Andrzej Duda był podsekretarzem stanu w Kancelarii Prezydenta przez ponad dwa lata - od powołania w styczniu 2008 roku do momentu wyboru na prezydenta Bronisława Komorowskiego w lipcu 2010 roku. W tym czasie, jak zapewnia: Tego pana nie widziałem, nigdy go tam (u prezydenta - przy. red.) nie widziałem. 

O tym, że Piotr P., były oficer Wojskowych Służb Informacyjnych, miał bywać u Lecha Kaczyńskiego mówił w Kontrwywiadzie RMF FM Marek Dukaczewski, były szef WSI: Z mojej wiedzy wynika tak, że bywał w Pałacu Prezydenckim. Czy składał wizyty, czy był zapraszany, czy brał udział w spotkaniach - z mojej wiedzy wynika, że w takich spotkaniach brał udział.
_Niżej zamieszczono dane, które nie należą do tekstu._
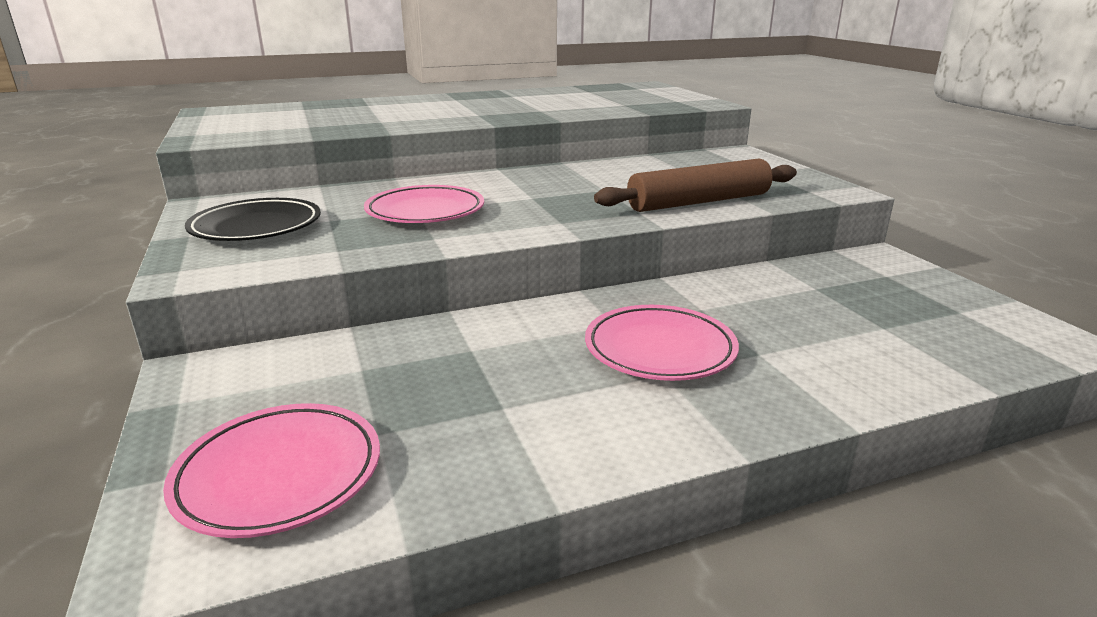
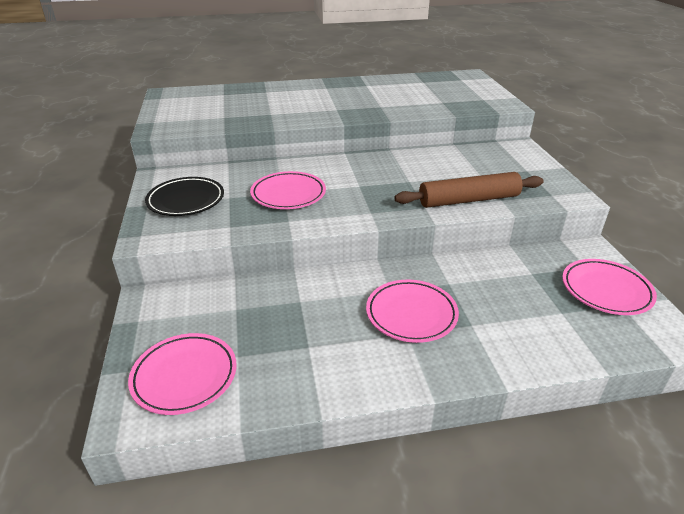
camera: 10 degrees right, 10 degrees up
(929, 298) = (606, 290): none -> pink plate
Andrzej Duda, dopytywany o słowa byłego szefa WSI, odpowiada: Ja oczywiście nie mogę wykluczyć tego, że WSI interesowały się prezydentem Lechem Kaczyńskim i próbowały do niego dotrzeć. Były prezydencki prawnik mówił też o skierowaniu do Trybunału Konstytucyjnego ustawy o objęciu SKOK-ów nadzorem KNF. Prezydent miał uzasadnione wątpliwości, czy ustawa jest zgodna z konstytucją, które potwierdził wyrok trybunału - zapewniał Andrzej Duda. 

O co jest podejrzewany Piotr P.?

Piotr P. jest podejrzany o wyłudzenie 360 milionów złotych. Za wiedzą osób z kierownictwa SKOK Wołomin, podstawione osoby przedkładały podrobione zaświadczenia o zatrudnieniu i wysokości zarobków oraz akty notarialne stanowiące zabezpieczenie pożyczek i kredytów na nieruchomościach o znacznie zawyżonej wartości. Piotr P. dodatkowo jest podejrzany o kierowanie grupą przestępczą i zlecenie pobicia wiceszefa KNF. Mężczyzna przebywa w areszcie, nie przyznaje się do winy.

16 marca w Kontrwywiadzie RMF FM Jacek Kurski oskarżył Bronisława Komorowskiego o bliską zażyłość z Piotrem P. Bywał u pana prezydenta, czy kupował mu wino. Mam na ten temat wiedzę. Jeżeli PO próbuje zabić SKOK-ami PiS, to jest to kulą w płot. Odłamki pójdą na Platformę. Niech się pan Komorowski zacznie tłumaczyć z afery - mówił Kurski.